(Beginning of Provided information)
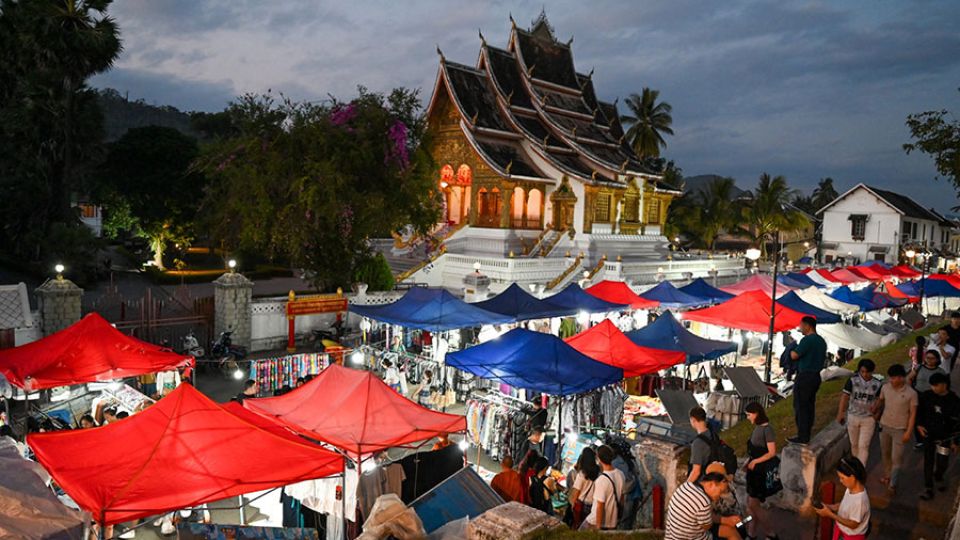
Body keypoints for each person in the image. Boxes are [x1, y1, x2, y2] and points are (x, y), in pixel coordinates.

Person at [873, 364, 917, 495]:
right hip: (885, 425)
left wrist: (909, 431)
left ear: (902, 378)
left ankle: (893, 483)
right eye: (891, 378)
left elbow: (913, 413)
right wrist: (875, 409)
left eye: (895, 378)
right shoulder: (885, 388)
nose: (892, 380)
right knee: (885, 453)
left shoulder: (911, 393)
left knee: (896, 457)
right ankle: (888, 475)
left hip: (900, 429)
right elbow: (880, 401)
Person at [916, 372, 960, 500]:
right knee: (928, 460)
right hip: (929, 434)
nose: (933, 388)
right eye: (932, 385)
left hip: (945, 437)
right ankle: (928, 486)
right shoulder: (927, 396)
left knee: (943, 461)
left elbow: (957, 423)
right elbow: (919, 412)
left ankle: (939, 475)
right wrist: (919, 425)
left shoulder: (954, 400)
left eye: (936, 385)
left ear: (944, 385)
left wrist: (955, 441)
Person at [664, 472, 741, 540]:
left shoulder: (686, 485)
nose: (719, 496)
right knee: (731, 532)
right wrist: (726, 521)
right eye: (720, 491)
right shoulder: (703, 501)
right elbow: (707, 526)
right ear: (711, 484)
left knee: (729, 530)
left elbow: (701, 517)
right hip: (692, 537)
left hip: (672, 536)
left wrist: (726, 520)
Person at [744, 402, 779, 540]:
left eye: (749, 414)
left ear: (756, 414)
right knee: (752, 505)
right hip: (754, 471)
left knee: (754, 505)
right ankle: (751, 533)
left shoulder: (767, 430)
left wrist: (755, 462)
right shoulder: (758, 428)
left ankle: (771, 533)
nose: (747, 417)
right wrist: (749, 462)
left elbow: (772, 452)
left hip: (760, 473)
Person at [790, 316, 827, 444]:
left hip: (805, 376)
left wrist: (791, 351)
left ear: (808, 326)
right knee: (809, 406)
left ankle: (802, 436)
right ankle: (806, 433)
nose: (800, 328)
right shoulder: (821, 341)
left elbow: (795, 355)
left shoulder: (807, 340)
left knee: (801, 406)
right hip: (816, 376)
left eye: (801, 325)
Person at [837, 359, 882, 466]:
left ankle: (861, 469)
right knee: (854, 444)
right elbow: (845, 397)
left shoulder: (877, 383)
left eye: (868, 372)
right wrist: (840, 413)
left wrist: (877, 414)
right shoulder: (852, 381)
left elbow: (880, 400)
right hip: (853, 416)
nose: (865, 374)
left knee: (864, 446)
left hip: (868, 419)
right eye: (862, 372)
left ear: (872, 371)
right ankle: (855, 467)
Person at [814, 456, 870, 539]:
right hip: (842, 529)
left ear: (853, 477)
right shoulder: (850, 489)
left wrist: (830, 514)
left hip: (851, 536)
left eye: (842, 478)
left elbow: (853, 524)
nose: (840, 481)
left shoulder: (860, 501)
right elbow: (844, 504)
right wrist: (828, 507)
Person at [580, 445, 625, 531]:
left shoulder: (601, 480)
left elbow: (600, 506)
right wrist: (618, 516)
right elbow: (622, 498)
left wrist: (598, 528)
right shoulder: (621, 474)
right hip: (612, 522)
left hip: (595, 521)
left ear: (599, 459)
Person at [568, 447, 600, 529]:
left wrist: (571, 505)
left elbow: (575, 493)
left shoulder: (582, 474)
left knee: (578, 526)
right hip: (593, 505)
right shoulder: (599, 472)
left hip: (582, 505)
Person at [687, 406, 713, 482]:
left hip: (703, 482)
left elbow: (696, 471)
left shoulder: (698, 443)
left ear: (693, 420)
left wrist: (684, 488)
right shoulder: (712, 434)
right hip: (713, 477)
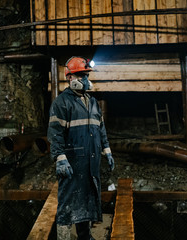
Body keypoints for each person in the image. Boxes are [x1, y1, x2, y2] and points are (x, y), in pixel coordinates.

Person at [47, 56, 115, 240]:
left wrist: (106, 150)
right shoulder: (62, 102)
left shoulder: (92, 102)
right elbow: (55, 133)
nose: (85, 79)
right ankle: (63, 238)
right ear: (70, 78)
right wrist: (60, 158)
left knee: (86, 198)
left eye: (86, 75)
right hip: (72, 163)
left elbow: (101, 128)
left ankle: (85, 235)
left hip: (90, 160)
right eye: (80, 75)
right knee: (68, 202)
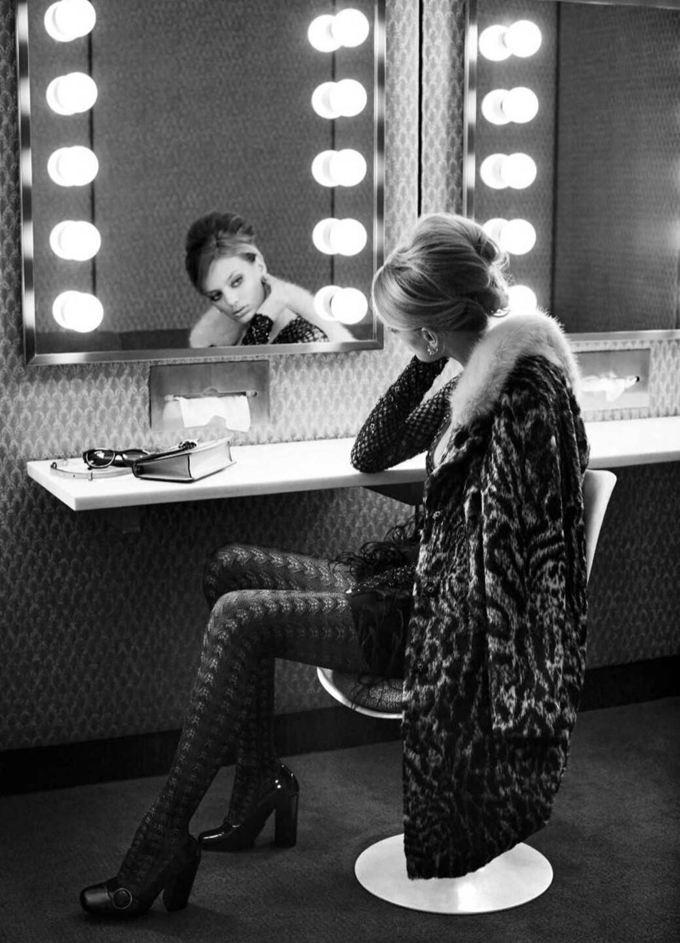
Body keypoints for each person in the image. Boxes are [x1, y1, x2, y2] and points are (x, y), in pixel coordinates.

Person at [79, 213, 589, 917]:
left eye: (403, 327)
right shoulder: (473, 378)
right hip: (417, 582)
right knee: (230, 567)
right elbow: (370, 451)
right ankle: (258, 782)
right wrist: (426, 360)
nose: (400, 338)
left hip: (449, 627)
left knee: (241, 616)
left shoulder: (524, 393)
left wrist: (431, 347)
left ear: (430, 323)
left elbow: (512, 565)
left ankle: (163, 837)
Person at [186, 212, 351, 347]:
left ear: (259, 266)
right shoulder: (218, 345)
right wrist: (265, 317)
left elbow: (245, 373)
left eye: (237, 281)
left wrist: (264, 318)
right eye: (216, 296)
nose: (230, 300)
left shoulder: (307, 339)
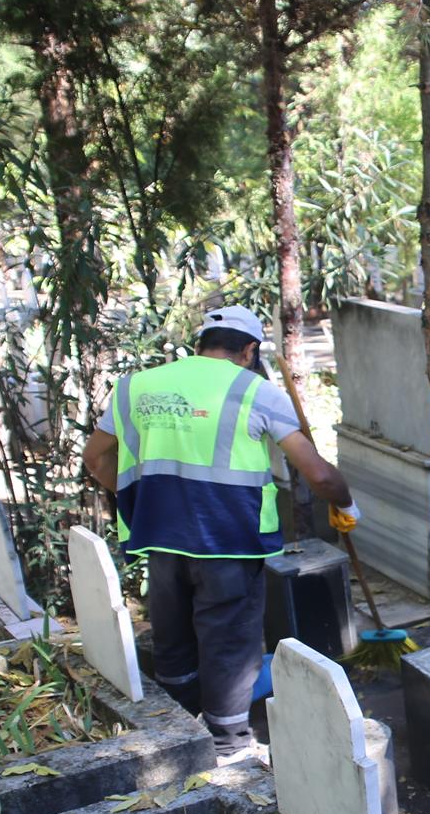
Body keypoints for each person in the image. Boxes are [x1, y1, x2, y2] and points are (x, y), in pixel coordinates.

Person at [83, 305, 360, 761]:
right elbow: (318, 475)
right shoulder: (256, 391)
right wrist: (346, 504)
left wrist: (141, 498)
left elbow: (96, 459)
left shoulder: (135, 386)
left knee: (173, 635)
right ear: (249, 350)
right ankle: (229, 744)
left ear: (200, 347)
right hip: (229, 541)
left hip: (160, 537)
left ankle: (179, 726)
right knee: (229, 642)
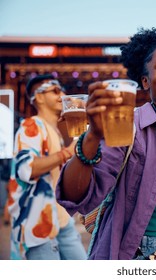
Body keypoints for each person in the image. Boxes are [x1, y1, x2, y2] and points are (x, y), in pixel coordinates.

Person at [56, 27, 156, 260]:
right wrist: (92, 137)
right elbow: (77, 196)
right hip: (131, 254)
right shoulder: (129, 129)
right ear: (145, 81)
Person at [8, 74, 87, 260]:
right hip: (38, 225)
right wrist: (68, 152)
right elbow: (26, 169)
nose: (62, 94)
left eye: (62, 90)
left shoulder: (55, 132)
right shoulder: (31, 125)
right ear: (39, 97)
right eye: (55, 90)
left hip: (61, 220)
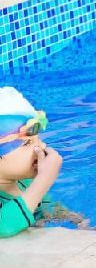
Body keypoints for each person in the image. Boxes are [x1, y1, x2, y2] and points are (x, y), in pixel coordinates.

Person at [0, 88, 62, 239]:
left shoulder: (26, 183)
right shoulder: (36, 184)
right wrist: (43, 180)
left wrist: (79, 221)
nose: (42, 146)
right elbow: (3, 227)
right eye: (27, 143)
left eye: (38, 139)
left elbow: (51, 210)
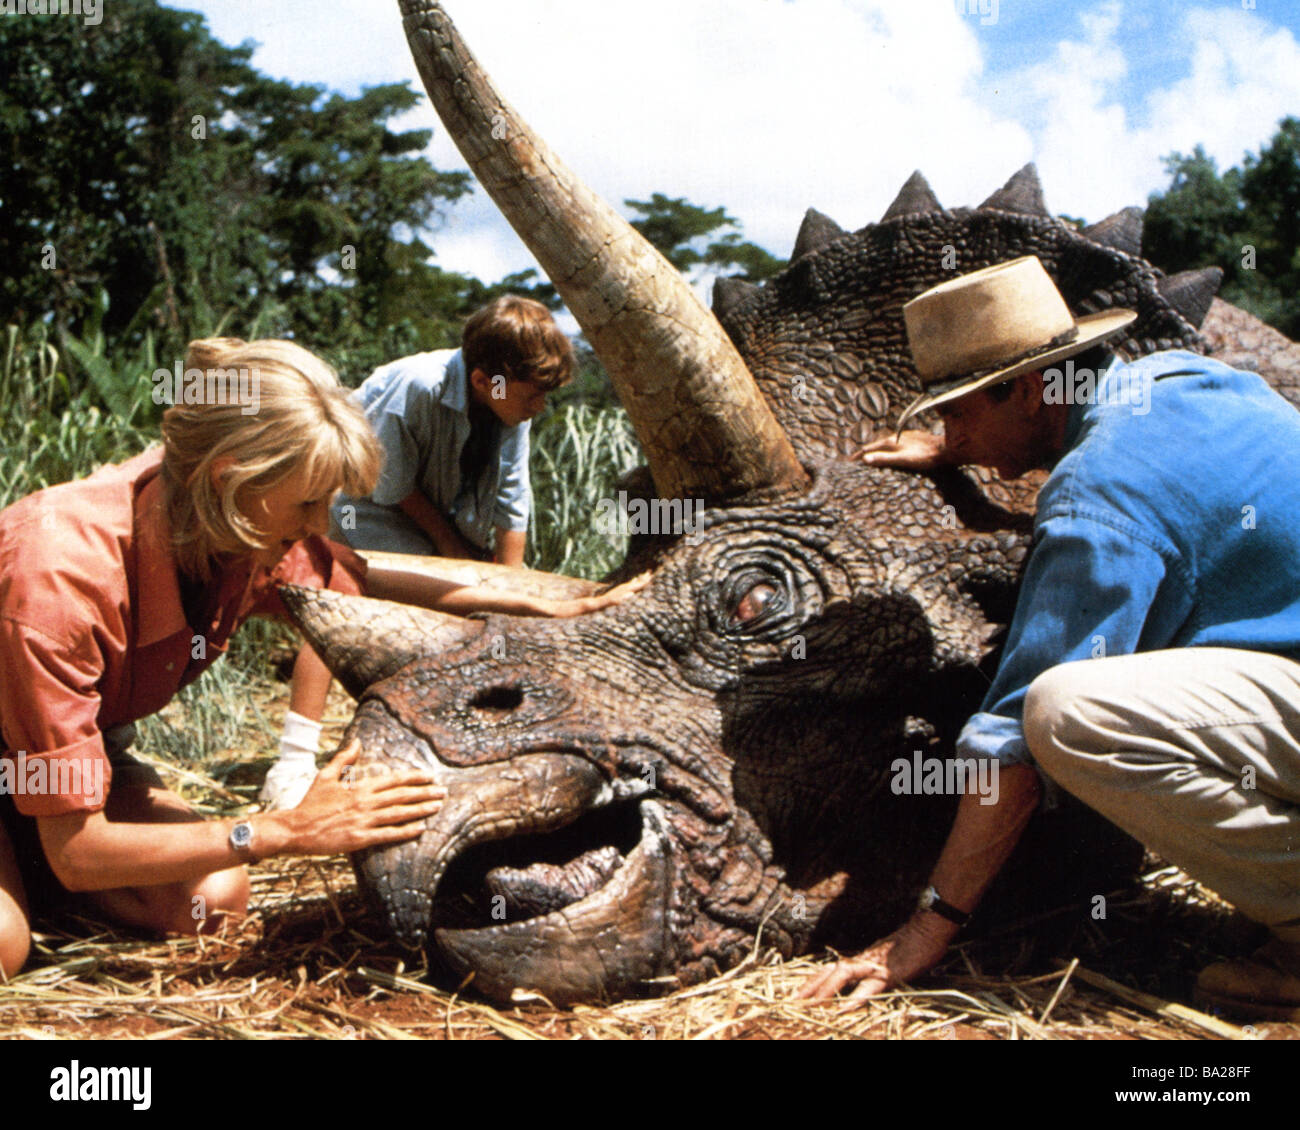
(End of Provided information)
- **Task directions**
Please give again the lines above between the line holding "left ankle: (771, 533)" and the line holding "left eye: (801, 325)", inclusive, exactly as they are and with nothing added.

- **Output below**
left ankle: (771, 533)
nose: (747, 417)
right wrist: (749, 462)
left elbow: (772, 452)
left hip: (760, 473)
Person at [790, 316, 827, 444]:
left hip: (805, 376)
left wrist: (791, 351)
left ear: (808, 326)
right knee: (809, 406)
left ankle: (802, 436)
right ankle: (806, 433)
nose: (800, 328)
right shoulder: (821, 341)
left elbow: (795, 355)
left shoulder: (807, 340)
left knee: (801, 406)
right hip: (816, 376)
left eye: (801, 325)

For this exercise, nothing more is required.